- [GOAL OF THE EXERCISE]: In how many lines of the records below does the word "table" appear, matching case exactly? Reply with only the number.

- [RECORDS SUPPLIED]:

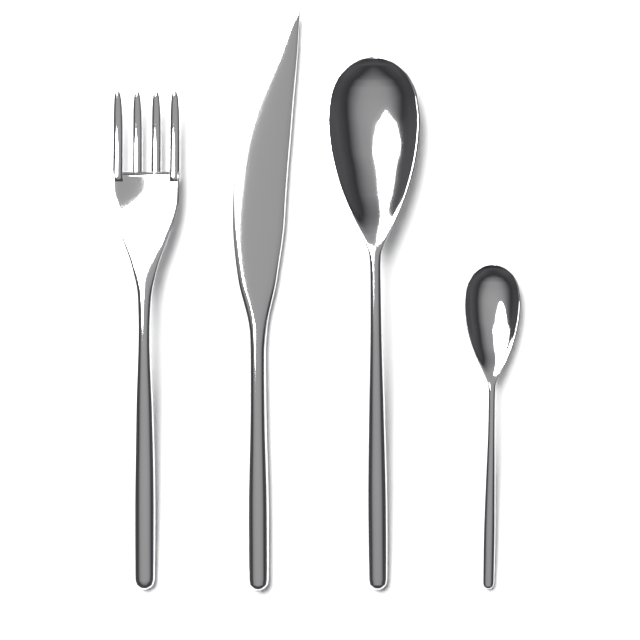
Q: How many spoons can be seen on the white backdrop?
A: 2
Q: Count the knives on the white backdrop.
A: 1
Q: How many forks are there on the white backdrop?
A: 1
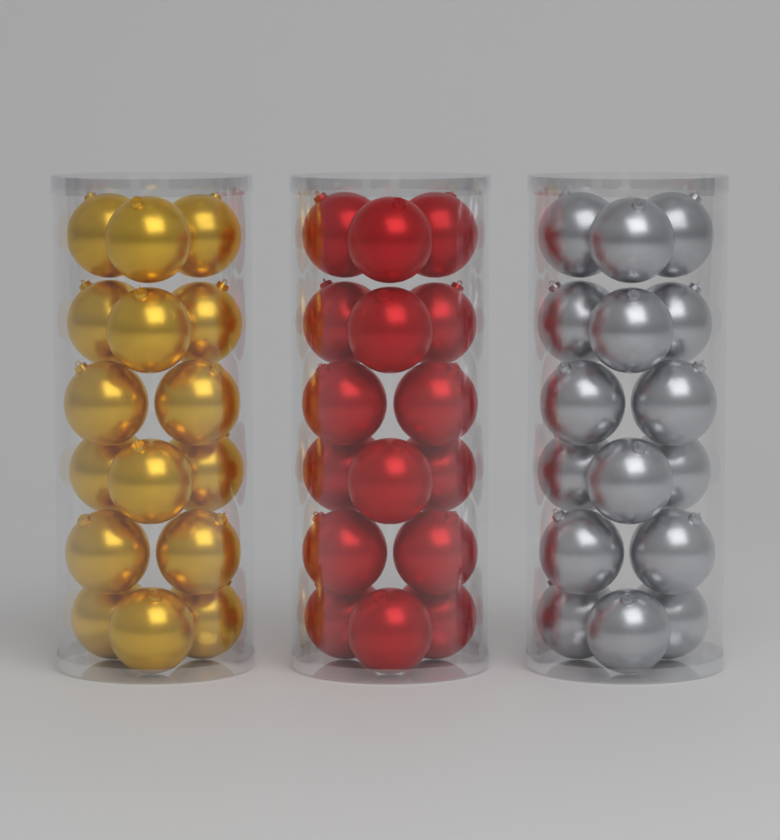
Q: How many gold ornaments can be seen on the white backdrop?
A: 16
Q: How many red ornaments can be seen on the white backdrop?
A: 16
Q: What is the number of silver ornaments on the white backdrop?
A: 16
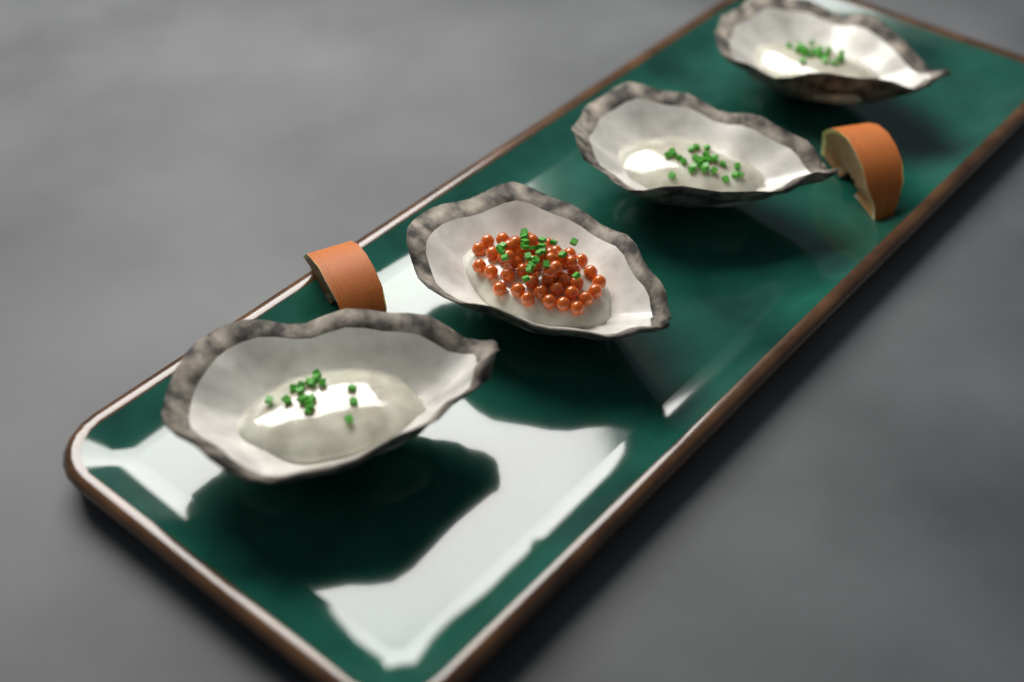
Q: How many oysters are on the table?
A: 4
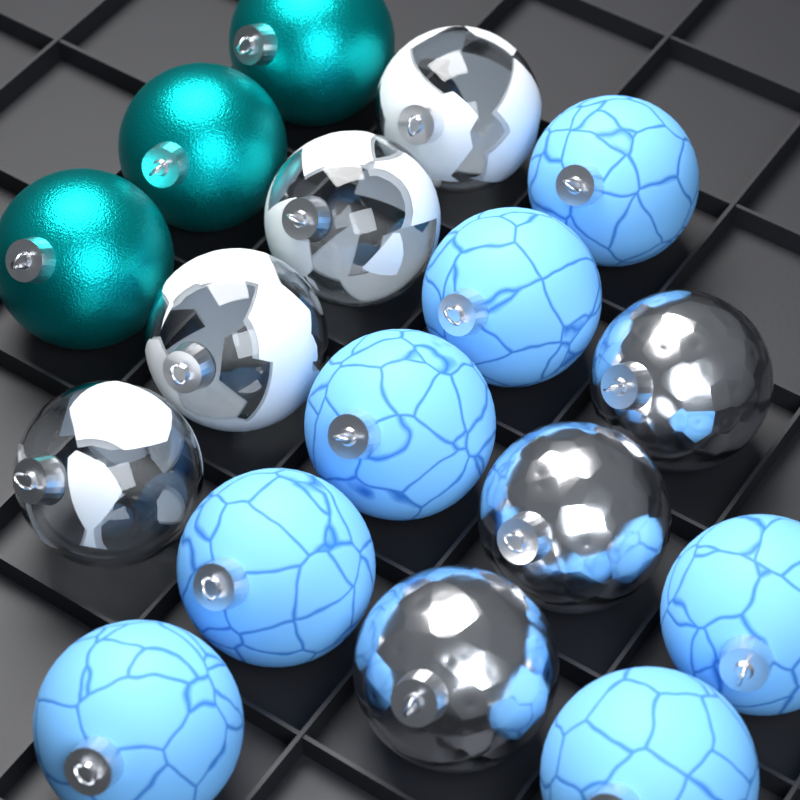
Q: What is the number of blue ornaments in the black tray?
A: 7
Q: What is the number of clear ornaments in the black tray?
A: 4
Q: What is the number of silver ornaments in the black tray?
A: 3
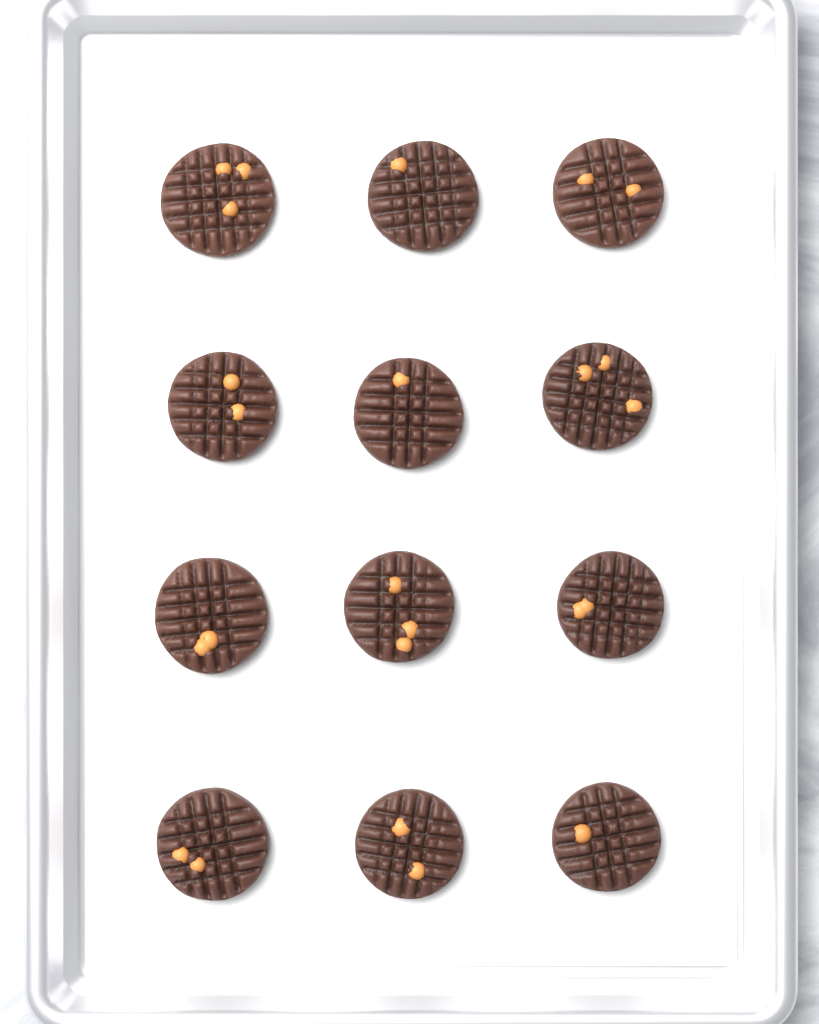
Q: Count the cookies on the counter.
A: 12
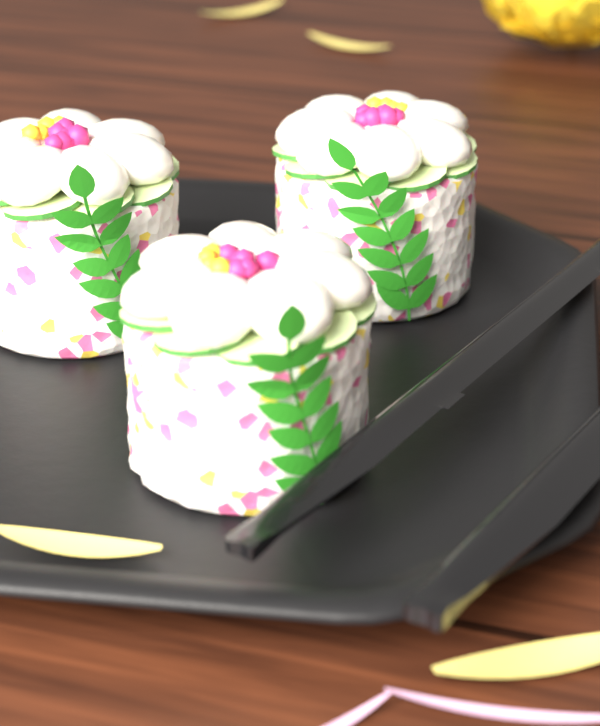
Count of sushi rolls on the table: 3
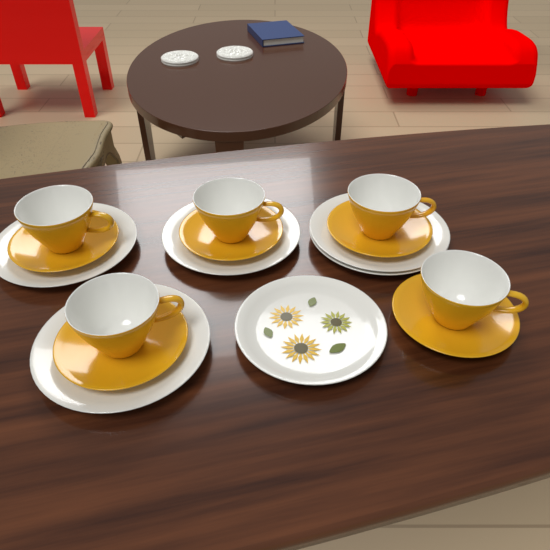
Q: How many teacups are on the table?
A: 5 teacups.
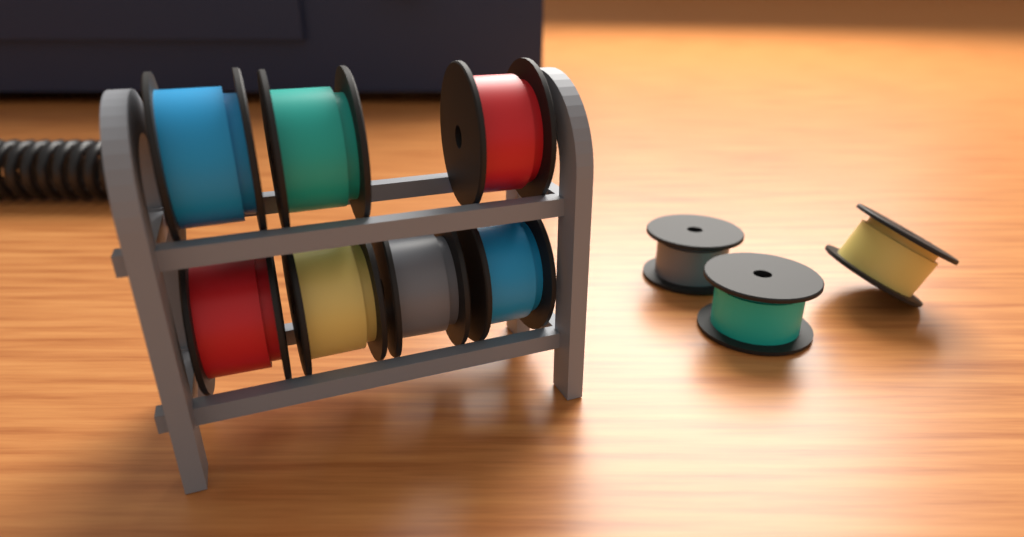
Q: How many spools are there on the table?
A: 10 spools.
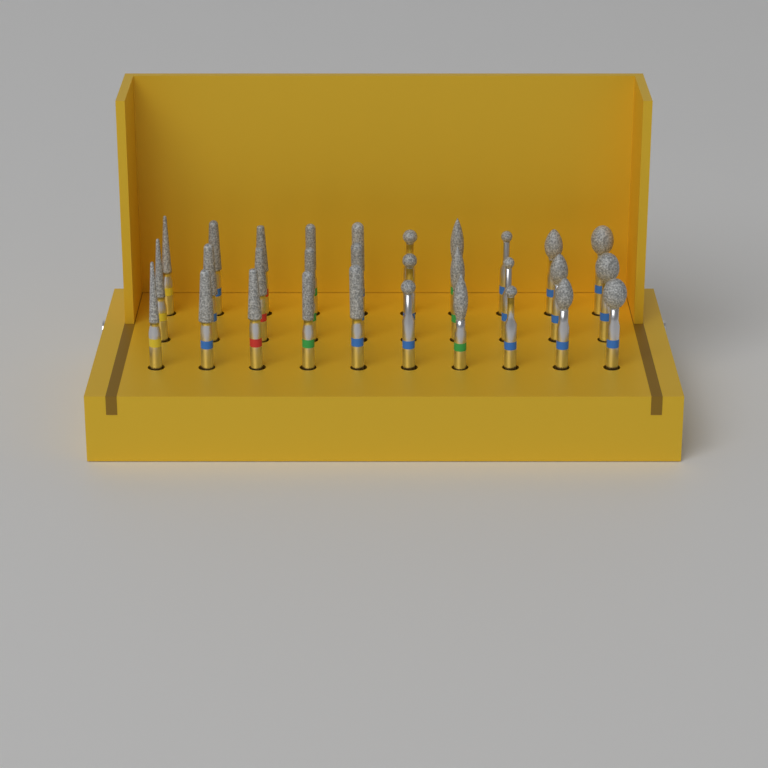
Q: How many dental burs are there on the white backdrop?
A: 30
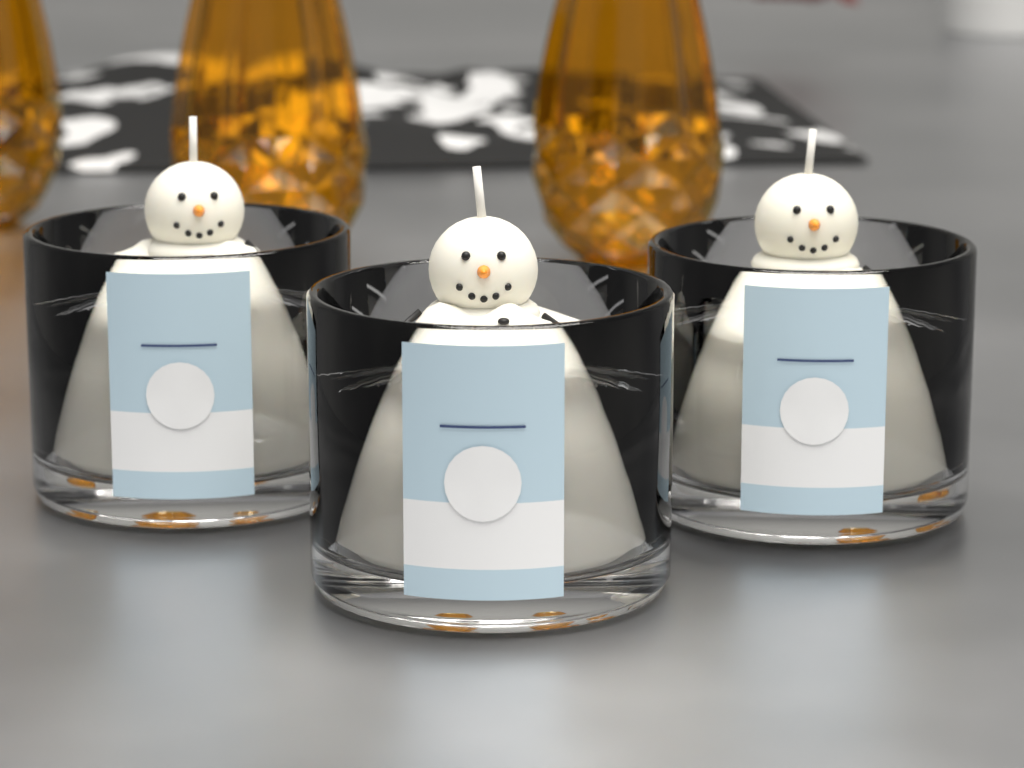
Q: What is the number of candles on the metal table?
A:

- [FINAL RESULT]: 5